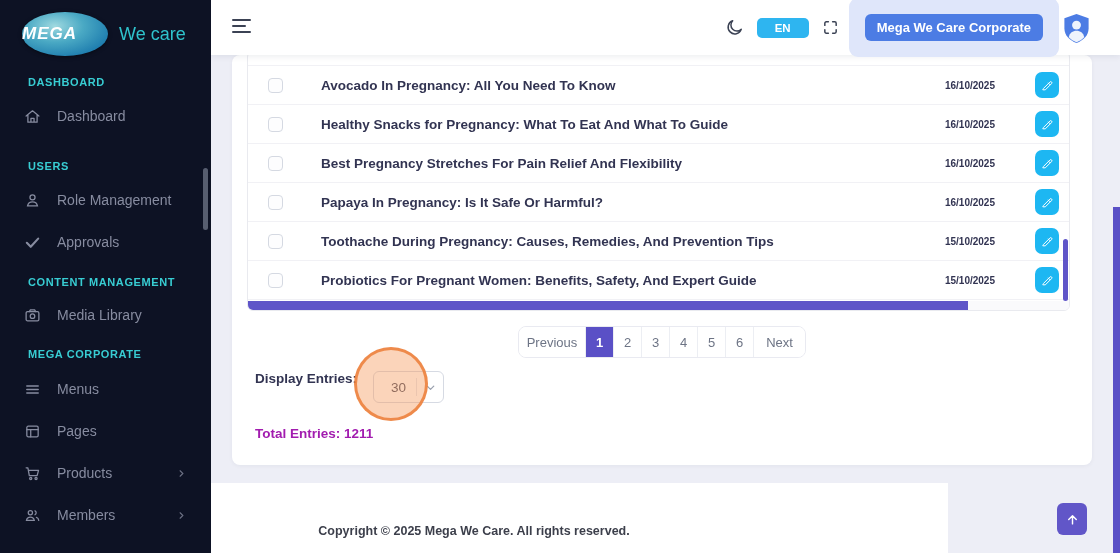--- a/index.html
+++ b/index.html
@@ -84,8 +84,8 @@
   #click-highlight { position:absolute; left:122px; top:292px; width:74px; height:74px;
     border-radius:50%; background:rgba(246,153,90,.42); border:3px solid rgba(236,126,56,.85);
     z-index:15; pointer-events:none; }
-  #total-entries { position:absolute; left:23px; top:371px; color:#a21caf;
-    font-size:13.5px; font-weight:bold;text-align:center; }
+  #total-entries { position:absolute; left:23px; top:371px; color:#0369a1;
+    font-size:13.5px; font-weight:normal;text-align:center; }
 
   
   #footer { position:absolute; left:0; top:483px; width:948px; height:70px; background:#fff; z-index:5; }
☆ ☆ ☆ ☆
# [Task directions]
Could each line of the data be written out exactly, with no pictures included?

# [Your response]
--- a/index.html
+++ b/index.html
@@ -84,8 +84,8 @@
   #click-highlight { position:absolute; left:122px; top:292px; width:74px; height:74px;
     border-radius:50%; background:rgba(246,153,90,.42); border:3px solid rgba(236,126,56,.85);
     z-index:15; pointer-events:none; }
-  #total-entries { position:absolute; left:23px; top:371px; color:#a21caf;
-    font-size:13.5px; font-weight:bold;text-align:center; }
+  #total-entries { position:absolute; left:23px; top:371px; color:#0369a1;
+    font-size:13.5px; font-weight:normal;text-align:center; }
 
   
   #footer { position:absolute; left:0; top:483px; width:948px; height:70px; background:#fff; z-index:5; }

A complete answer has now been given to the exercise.